Work instruction: For this exercise, copy all the data exactly and include none of the pictures.

Data below:
□ □ □ □ □

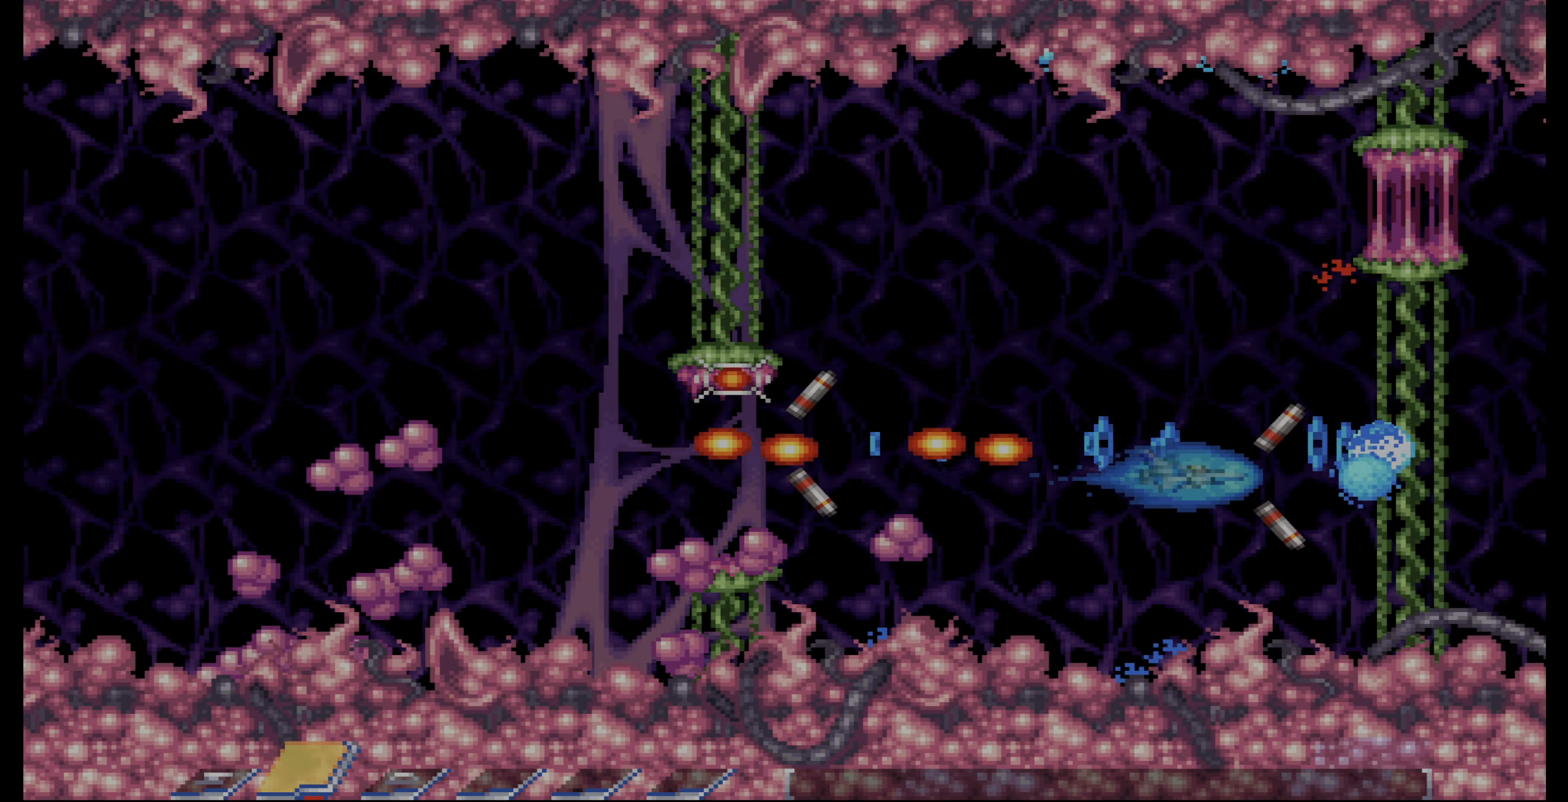
Gameplay with a controller (PlayStation layout); each line is a JSON object with the inputs held at the frame after it. "events" lists button and stick changes between this image and that frame as [ms after this image, input, new state], when the widget could be followed in between. Not read: L3 R3.
{"buttons": ["CROSS"]}
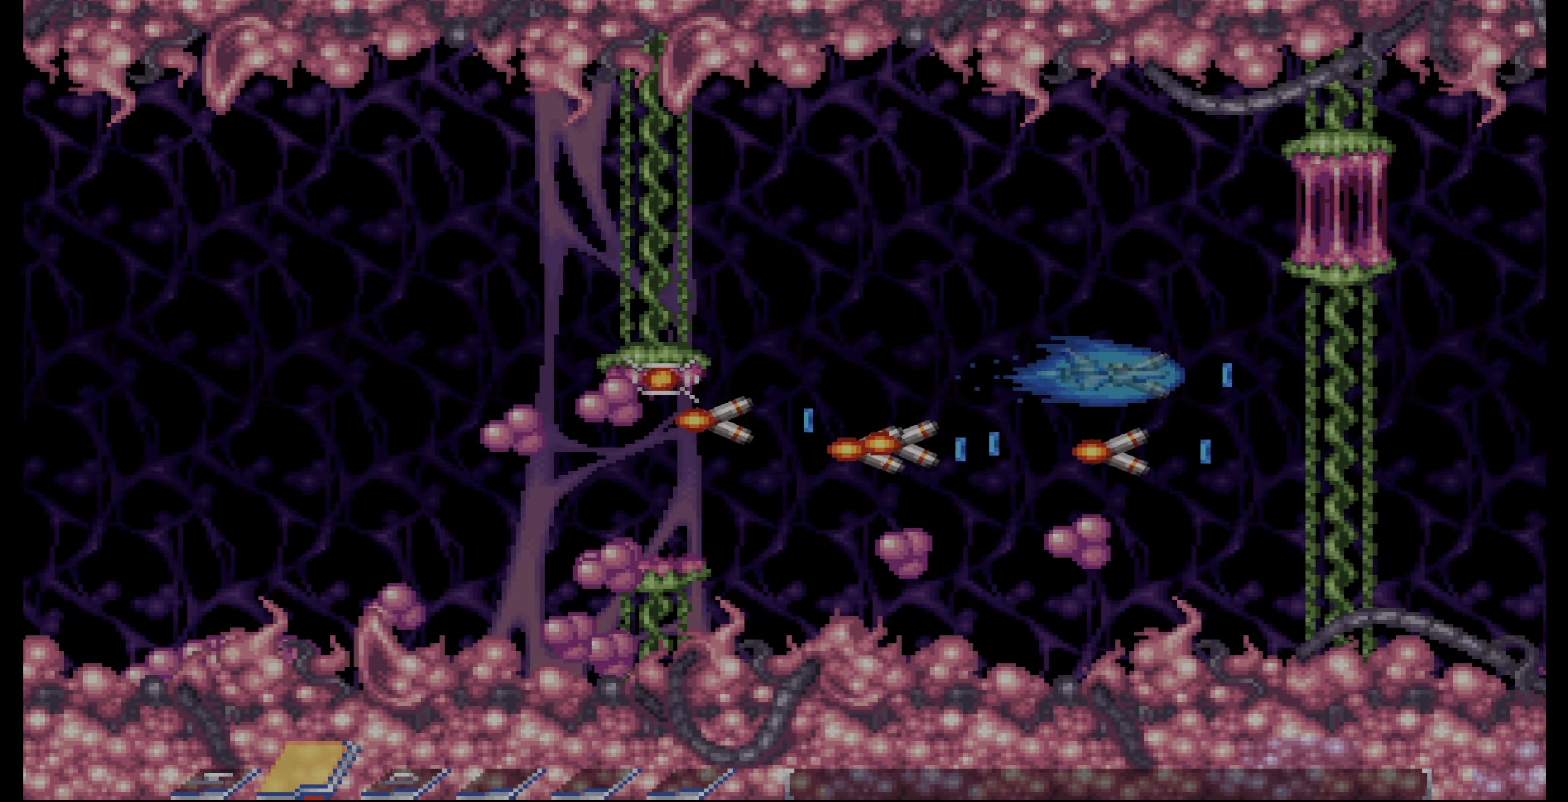
{"buttons": ["DPAD_UP"], "events": [[100, "CROSS", "up"], [116, "DPAD_LEFT", "down"], [166, "DPAD_LEFT", "up"], [333, "DPAD_UP", "down"]]}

□ □ □ □ □

Expected output:
Gameplay with a controller (PlayStation layout); each line is a JSON object with the inputs held at the frame after it. "events" lists button and stick changes between this image and that frame as [ms after this image, input, new state], when the widget could be followed in between. Not read: L3 R3.
{"buttons": ["CROSS"]}
{"buttons": ["DPAD_UP"], "events": [[100, "CROSS", "up"], [116, "DPAD_LEFT", "down"], [166, "DPAD_LEFT", "up"], [333, "DPAD_UP", "down"]]}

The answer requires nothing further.